*** Opening of THE INPUT ***
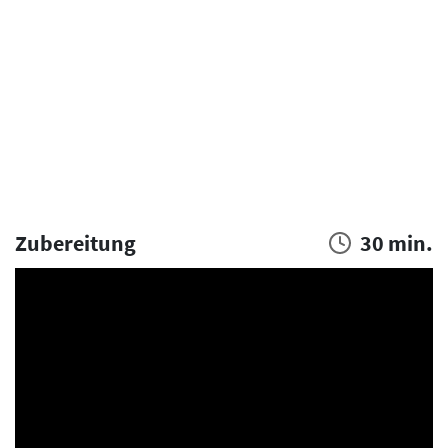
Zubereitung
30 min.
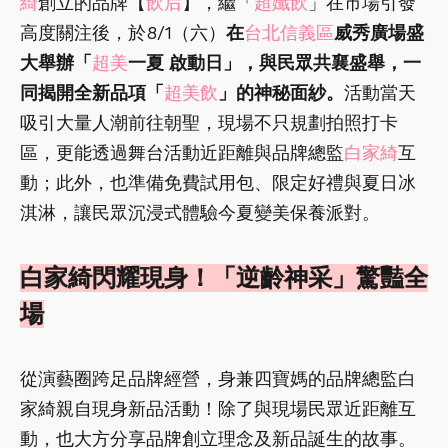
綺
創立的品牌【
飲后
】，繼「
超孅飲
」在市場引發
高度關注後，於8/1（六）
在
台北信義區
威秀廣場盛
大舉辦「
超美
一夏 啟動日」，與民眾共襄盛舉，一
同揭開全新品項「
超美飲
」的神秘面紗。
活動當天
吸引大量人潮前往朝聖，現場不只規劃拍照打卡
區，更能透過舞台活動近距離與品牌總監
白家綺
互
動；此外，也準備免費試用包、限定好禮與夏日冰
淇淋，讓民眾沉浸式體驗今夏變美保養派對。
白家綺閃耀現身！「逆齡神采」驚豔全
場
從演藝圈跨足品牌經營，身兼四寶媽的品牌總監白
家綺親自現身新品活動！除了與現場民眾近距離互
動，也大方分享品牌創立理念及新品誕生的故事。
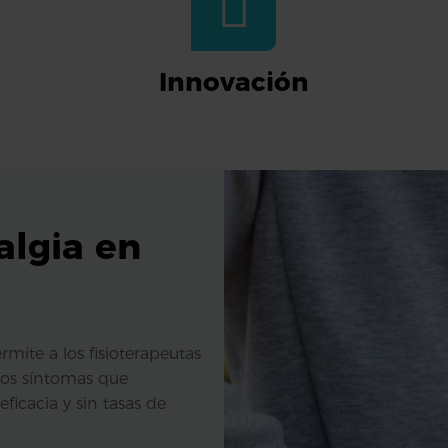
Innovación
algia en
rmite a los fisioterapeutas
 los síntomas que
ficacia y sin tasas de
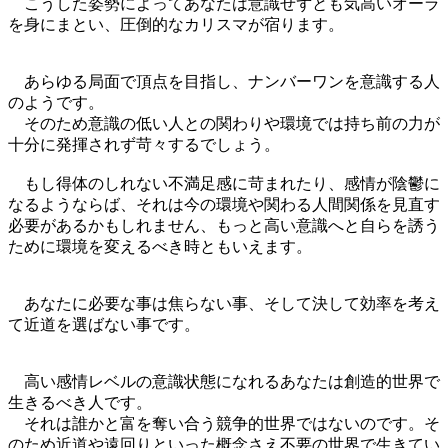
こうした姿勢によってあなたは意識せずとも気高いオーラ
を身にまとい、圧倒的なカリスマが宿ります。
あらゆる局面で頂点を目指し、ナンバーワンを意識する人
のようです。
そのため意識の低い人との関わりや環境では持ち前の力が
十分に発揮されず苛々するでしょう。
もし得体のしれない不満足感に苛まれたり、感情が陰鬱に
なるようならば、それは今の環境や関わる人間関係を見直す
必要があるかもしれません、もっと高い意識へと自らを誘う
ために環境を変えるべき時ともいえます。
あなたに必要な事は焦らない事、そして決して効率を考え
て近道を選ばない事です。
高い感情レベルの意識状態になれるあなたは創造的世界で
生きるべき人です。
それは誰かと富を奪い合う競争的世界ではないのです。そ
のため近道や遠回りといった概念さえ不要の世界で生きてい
*** Close of THE INPUT ***
*** Opening of THE INPUT ***
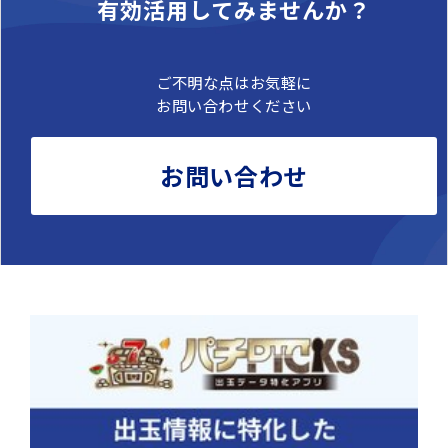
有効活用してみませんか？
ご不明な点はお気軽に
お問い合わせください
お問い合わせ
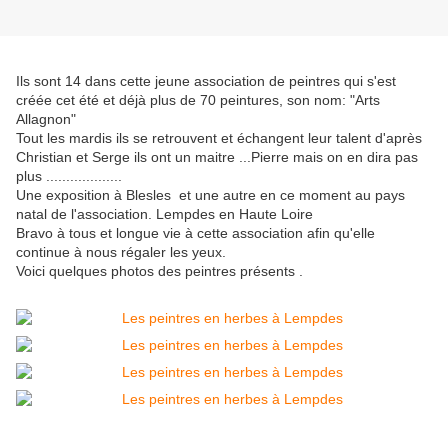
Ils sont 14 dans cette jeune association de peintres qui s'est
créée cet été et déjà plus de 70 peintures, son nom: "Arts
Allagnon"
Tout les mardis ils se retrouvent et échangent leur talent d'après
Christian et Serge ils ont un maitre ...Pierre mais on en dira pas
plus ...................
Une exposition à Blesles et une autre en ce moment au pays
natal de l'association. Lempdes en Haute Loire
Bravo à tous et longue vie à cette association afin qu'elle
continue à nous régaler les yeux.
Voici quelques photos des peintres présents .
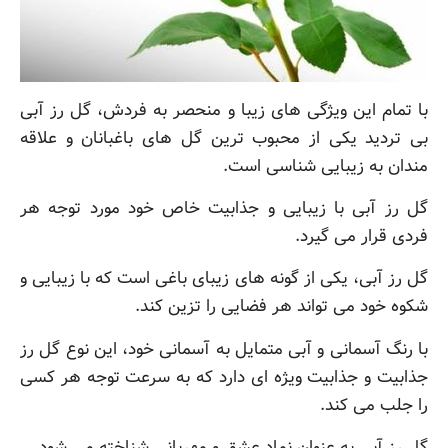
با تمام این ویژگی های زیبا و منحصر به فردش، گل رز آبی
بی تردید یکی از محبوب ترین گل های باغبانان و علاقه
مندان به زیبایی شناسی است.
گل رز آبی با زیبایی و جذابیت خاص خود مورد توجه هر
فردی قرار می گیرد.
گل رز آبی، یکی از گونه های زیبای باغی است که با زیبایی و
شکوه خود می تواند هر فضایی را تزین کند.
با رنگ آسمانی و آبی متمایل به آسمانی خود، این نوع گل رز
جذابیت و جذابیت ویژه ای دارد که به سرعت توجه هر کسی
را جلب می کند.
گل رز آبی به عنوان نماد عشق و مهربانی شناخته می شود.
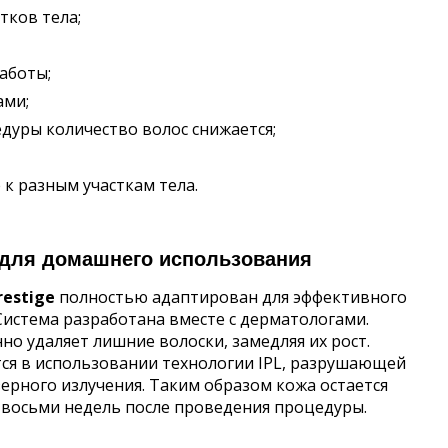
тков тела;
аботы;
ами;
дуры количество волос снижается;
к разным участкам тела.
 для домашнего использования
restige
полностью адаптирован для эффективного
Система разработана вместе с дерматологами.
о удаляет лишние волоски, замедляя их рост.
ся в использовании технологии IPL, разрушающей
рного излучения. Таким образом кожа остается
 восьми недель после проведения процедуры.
*** Close of THE INPUT ***
■ **WHAT IS NEEDED**: Reproduce word for word, with pictures dropped, only the part of the material above that opens with the line containing "جذابیت و جذابیت" and closes with the line containing "восьми недель после проведения процедуры.".

■ **SOLUTION TO THIS TASK**:
جذابیت و جذابیت ویژه ای دارد که به سرعت توجه هر کسی
را جلب می کند.
گل رز آبی به عنوان نماد عشق و مهربانی شناخته می شود.
тков тела;
аботы;
ами;
дуры количество волос снижается;
к разным участкам тела.
 для домашнего использования
restige
полностью адаптирован для эффективного
Система разработана вместе с дерматологами.
о удаляет лишние волоски, замедляя их рост.
ся в использовании технологии IPL, разрушающей
рного излучения. Таким образом кожа остается
 восьми недель после проведения процедуры.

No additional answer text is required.